INPUT FOR THIS TASK section start

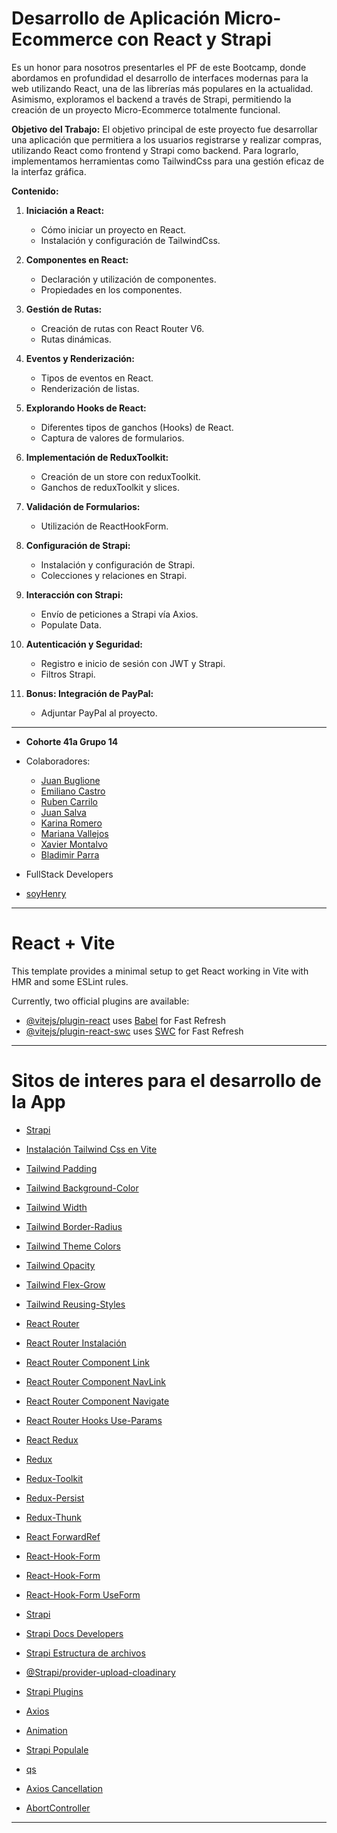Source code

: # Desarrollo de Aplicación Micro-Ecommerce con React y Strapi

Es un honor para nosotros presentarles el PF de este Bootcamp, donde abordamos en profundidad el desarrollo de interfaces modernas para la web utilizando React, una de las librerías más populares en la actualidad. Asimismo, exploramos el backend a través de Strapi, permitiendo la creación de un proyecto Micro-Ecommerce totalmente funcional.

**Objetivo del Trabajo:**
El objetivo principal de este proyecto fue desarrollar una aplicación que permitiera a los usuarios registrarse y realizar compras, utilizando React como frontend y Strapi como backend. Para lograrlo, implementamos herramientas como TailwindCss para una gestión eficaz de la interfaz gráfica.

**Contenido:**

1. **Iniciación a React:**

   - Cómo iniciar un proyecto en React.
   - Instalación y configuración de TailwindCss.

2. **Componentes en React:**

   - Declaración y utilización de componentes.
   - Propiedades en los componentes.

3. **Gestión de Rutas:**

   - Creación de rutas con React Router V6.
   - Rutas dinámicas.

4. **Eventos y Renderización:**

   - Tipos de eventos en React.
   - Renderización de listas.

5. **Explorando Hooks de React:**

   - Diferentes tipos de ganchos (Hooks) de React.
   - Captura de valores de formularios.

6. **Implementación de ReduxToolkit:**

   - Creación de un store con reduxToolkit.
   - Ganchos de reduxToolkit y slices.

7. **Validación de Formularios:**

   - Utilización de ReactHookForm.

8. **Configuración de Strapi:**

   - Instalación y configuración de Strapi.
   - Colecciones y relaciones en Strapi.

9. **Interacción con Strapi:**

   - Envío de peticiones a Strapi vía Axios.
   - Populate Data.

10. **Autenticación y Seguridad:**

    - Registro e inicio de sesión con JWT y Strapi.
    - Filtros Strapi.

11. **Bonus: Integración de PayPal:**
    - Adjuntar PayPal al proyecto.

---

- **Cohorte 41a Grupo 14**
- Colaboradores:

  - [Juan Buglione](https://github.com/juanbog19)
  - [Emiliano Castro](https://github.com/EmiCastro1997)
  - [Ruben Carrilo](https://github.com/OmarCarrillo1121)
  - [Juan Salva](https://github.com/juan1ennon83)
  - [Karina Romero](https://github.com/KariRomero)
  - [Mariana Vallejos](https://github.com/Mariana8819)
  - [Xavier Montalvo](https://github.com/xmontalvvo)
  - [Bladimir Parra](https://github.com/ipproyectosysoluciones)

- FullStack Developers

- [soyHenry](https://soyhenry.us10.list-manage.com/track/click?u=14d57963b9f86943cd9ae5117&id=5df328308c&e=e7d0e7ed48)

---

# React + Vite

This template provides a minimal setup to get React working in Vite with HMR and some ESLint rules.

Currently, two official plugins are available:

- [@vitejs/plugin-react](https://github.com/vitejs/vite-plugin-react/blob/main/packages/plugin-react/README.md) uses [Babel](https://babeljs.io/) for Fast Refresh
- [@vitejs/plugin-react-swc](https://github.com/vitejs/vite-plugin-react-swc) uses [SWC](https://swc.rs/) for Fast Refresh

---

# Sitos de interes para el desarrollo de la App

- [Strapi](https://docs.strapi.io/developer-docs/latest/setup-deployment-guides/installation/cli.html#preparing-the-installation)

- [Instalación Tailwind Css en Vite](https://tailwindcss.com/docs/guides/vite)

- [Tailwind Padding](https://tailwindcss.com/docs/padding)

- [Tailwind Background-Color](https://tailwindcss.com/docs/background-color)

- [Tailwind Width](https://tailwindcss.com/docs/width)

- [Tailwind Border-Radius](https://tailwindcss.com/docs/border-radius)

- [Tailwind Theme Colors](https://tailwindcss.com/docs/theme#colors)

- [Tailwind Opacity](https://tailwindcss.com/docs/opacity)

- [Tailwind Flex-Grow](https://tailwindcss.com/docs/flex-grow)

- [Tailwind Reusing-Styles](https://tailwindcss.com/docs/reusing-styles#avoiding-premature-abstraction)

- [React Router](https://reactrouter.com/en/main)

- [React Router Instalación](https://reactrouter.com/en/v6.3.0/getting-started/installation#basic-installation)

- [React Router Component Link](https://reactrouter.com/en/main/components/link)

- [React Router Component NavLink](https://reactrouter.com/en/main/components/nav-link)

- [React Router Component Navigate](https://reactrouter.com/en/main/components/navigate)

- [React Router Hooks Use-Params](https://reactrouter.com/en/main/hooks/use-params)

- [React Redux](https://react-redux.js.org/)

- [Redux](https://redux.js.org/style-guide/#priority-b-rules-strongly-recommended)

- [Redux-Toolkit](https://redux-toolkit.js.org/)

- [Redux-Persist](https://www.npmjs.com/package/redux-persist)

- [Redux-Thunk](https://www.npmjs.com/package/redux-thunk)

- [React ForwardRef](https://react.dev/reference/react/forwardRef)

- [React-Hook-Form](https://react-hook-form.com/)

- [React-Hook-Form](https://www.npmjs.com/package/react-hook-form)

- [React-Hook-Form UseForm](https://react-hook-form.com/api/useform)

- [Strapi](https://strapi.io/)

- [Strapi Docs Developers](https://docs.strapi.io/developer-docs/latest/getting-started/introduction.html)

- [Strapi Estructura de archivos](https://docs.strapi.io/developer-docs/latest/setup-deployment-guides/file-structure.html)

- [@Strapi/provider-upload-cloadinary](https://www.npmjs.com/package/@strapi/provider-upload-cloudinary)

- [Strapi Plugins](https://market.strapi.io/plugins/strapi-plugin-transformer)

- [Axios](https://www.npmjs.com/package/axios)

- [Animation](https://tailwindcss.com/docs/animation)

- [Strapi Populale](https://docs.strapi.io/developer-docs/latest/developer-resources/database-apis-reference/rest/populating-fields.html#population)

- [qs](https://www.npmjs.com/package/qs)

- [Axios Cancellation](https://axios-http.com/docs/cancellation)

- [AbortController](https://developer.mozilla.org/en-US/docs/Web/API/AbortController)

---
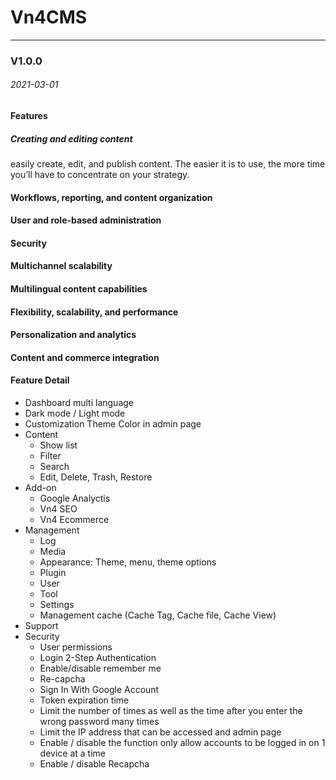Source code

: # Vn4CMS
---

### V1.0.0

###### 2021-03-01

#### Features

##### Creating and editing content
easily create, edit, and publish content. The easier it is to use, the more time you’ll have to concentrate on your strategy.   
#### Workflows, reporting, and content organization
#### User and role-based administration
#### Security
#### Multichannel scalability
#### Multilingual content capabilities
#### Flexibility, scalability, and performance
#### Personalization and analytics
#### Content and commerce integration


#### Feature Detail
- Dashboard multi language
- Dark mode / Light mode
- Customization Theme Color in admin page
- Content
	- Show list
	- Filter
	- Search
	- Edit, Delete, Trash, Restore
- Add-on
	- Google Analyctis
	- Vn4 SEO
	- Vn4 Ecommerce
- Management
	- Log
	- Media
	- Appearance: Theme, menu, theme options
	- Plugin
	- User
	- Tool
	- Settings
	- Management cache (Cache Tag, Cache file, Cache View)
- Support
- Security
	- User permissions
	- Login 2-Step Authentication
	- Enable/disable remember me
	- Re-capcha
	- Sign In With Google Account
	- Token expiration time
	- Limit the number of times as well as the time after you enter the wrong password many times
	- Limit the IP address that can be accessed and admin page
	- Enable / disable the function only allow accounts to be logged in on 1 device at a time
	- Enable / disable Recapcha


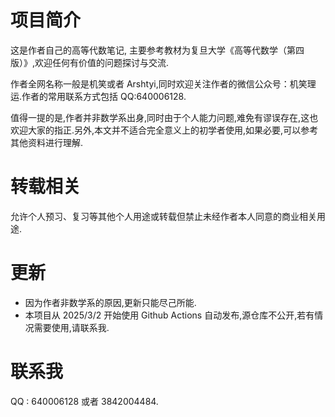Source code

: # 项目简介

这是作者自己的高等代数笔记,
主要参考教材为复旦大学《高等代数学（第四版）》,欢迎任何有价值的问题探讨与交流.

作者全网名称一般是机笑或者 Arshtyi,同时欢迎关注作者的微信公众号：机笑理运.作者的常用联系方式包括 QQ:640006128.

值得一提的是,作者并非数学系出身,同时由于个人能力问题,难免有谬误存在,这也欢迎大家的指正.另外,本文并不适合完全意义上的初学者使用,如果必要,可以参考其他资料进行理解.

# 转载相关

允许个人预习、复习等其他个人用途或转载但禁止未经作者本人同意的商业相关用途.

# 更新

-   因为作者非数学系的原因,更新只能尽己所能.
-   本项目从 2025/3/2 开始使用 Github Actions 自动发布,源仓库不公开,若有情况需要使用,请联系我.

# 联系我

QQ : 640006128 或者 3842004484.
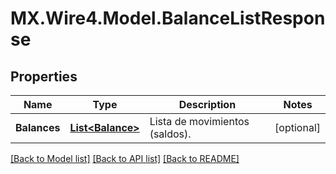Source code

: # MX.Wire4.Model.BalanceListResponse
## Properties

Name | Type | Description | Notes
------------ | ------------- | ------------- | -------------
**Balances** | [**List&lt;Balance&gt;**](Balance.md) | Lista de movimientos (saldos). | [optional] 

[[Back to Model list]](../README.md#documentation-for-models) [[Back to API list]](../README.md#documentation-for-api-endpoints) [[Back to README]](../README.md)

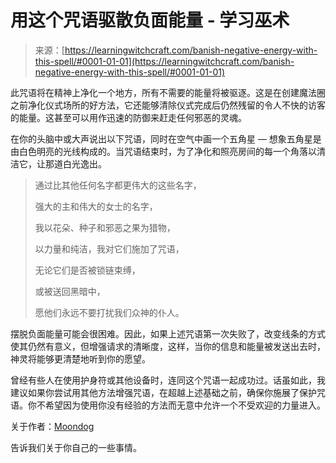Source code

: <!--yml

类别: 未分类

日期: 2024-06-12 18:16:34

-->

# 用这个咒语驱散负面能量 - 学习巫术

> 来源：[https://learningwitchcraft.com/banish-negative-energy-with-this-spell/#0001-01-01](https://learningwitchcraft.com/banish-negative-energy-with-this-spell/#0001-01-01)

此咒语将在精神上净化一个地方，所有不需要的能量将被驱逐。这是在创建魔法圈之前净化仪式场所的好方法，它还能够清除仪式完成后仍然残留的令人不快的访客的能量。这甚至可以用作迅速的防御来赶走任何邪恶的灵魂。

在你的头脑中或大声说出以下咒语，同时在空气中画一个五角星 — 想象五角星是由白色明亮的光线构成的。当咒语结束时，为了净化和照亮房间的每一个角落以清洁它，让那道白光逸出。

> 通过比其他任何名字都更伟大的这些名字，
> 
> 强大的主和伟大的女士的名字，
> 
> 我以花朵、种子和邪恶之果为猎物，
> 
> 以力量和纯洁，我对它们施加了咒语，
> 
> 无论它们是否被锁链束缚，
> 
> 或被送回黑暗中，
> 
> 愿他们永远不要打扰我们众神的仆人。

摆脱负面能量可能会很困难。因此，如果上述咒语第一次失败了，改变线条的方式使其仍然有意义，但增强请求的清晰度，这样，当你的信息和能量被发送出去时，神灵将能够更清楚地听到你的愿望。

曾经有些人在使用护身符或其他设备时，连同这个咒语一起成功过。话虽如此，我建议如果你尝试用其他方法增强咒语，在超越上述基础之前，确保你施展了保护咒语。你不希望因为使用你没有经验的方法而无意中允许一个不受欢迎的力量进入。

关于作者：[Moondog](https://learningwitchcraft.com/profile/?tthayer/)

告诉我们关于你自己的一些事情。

INPUT FOR THIS TASK section end

◆ EXERCISE PROMPT: Return, from the data above, each line in which the string "main" appears.

◆ ANSWER FOR THIS EXERCISE:
- [@vitejs/plugin-react](https://github.com/vitejs/vite-plugin-react/blob/main/packages/plugin-react/README.md) uses [Babel](https://babeljs.io/) for Fast Refresh
- [React Router](https://reactrouter.com/en/main)
- [React Router Component Link](https://reactrouter.com/en/main/components/link)
- [React Router Component NavLink](https://reactrouter.com/en/main/components/nav-link)
- [React Router Component Navigate](https://reactrouter.com/en/main/components/navigate)
- [React Router Hooks Use-Params](https://reactrouter.com/en/main/hooks/use-params)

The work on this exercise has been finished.